● DOCUMENT SEGMENT:
*** Block opens ***
Increased vigilance, decreased attendance and online learning and have become a new normal for Twin Cities teachers.
Students walk in front of Fridley Middle School in Fridley, Minnesota, February 13th, 2025. Fridley Public Schools, along with Duluth Public Schools and the state teachers union, are suing the Trump administration to keep federal immigration agents off school property. In Jan. 2025, the Department of Homeland Security rescinded a DHS policy that designated schools as protected areas to be avoided when conducting immigration enforcement.
Students walk in front of Fridley Middle School in Fridley, Minnesota, February 13th, 2025. Fridley Public Schools, along with Duluth Public Schools and the state teachers union, are suing the Trump administration to keep federal immigration agents off school property. In Jan. 2025, the Department of Homeland Security rescinded a DHS policy that designated schools as protected areas to be avoided when conducting immigration enforcement.
Bella Haveman

“Could you put your phone away?” Bethel University alumnus Kaden Lamb asked his eighth-grade student. 

Instead of obeying, his student waved him over and showed him the video he had just received of his aunt and cousins being arrested by Immigration and Customs Enforcement. 

“I’ve got to try to look at the kid and tell him to sit down and do the classwork that we’re doing,” Lamb said. “When, in reality, his family is being stripped from their homes, and the people that he saw when he left for school won’t be back when he comes home.”

Lamb graduated from Bethel University in 2023 with a degree in Communication Arts and Literature Education 5-12. He has taught eighth-grade English at Fridley Middle School for the past year.
*** Block closes ***
● PROBLEMS TO WORK ON:
1. Set down the passage of the article on Twin Cities teachers between "Bella Haveman" and "and Customs Enforcement.", inclusive.
2. Name every school, school district, and university mentioned in the article on Twin Cities teachers.
3. Answer these questions from the article on Twin Cities teachers:
(a) In what year did Kaden Lamb graduate from Bethel University?
(b) What grade and subject does Lamb teach at Fridley Middle School?
(c) In what month and year did the Department of Homeland Security rescind its policy on schools as protected areas?

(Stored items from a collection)
*** Block opens ***
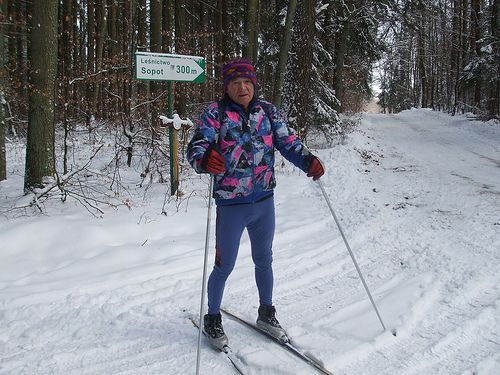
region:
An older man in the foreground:
[183, 42, 396, 374]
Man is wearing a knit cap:
[206, 51, 271, 129]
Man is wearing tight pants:
[197, 197, 296, 334]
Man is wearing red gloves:
[194, 136, 330, 193]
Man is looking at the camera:
[214, 50, 269, 122]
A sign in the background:
[126, 44, 209, 196]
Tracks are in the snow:
[0, 207, 489, 373]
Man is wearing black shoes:
[198, 291, 295, 346]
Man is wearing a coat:
[183, 94, 320, 210]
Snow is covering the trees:
[241, 2, 498, 147]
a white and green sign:
[131, 48, 207, 200]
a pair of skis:
[181, 303, 353, 373]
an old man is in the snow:
[196, 55, 326, 371]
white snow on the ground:
[3, 233, 173, 373]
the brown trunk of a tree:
*** Block closes ***
● SOLVED PROBLEMS:
1.
Bella Haveman

“Could you put your phone away?” Bethel University alumnus Kaden Lamb asked his eighth-grade student. 

Instead of obeying, his student waved him over and showed him the video he had just received of his aunt and cousins being arrested by Immigration and Customs Enforcement.

2.
Fridley Middle School
Fridley Public Schools
Duluth Public Schools
Bethel University

3.
(a) 2023
(b) Eighth-grade English
(c) January 2025